§ **Source text**
____________

Internals

Where lazy iterators keep data?

When you write this:

nums = [1, 2, 3, 4, 5]
lazy = map(lambda x: x ** 2, nums)

lazy does not contain any data. It contains only two things:

lazy (map object)
├── a reference to the function   → lambda x: x ** 2
└── a reference to the iterator  → nums (the list)

Think of it as a recipe, not a meal. It knows what to do and where the ingredients are, but it hasn’t cooked anything yet.

  nums (list)                lazy (map object)
  ───────────                ─────────────────
  [ 1 ]  ◄─────────────────── pointer to nums
  [ 2 ]                        pointer to function
  [ 3 ]                        internal cursor ──► position 0
  [ 4 ]
  [ 5 ]
  (data lives here)           (no data here, just references)

When you call next(lazy), here is what happens step by step:

  next(lazy)
      │
      ├── 1. move cursor to position 0 in nums   → reads [ 1 ]
      ├── 2. applies function                     → 1 ** 2 = 1
      ├── 3. returns 1
      └── 4. cursor advances to position 1

  next(lazy)
      │
      ├── 1. cursor is at position 1 in nums      → reads [ 2 ]
      ├── 2. applies function                     → 2 ** 2 = 4
      ├── 3. returns 4
      └── 4. cursor advances to position 2

  ... and so on

The data always lives in the original list, the map object just holds a cursor that moves through it:

nums = [1, 2, 3, 4, 5]
lazy = map(lambda x: x ** 2, nums)

____________

Stored records:
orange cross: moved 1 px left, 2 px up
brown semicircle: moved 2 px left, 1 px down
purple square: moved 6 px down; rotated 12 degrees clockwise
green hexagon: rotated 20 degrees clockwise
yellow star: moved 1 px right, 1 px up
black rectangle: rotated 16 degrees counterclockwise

____________

§ **What you should do**
From the text on lazy iterators, extract word for word the passage that begins at "lazy does not" and runs up to and including "cooked anything yet.".

§ **Worked solution**
lazy does not contain any data. It contains only two things:

lazy (map object)
├── a reference to the function   → lambda x: x ** 2
└── a reference to the iterator  → nums (the list)

Think of it as a recipe, not a meal. It knows what to do and where the ingredients are, but it hasn’t cooked anything yet.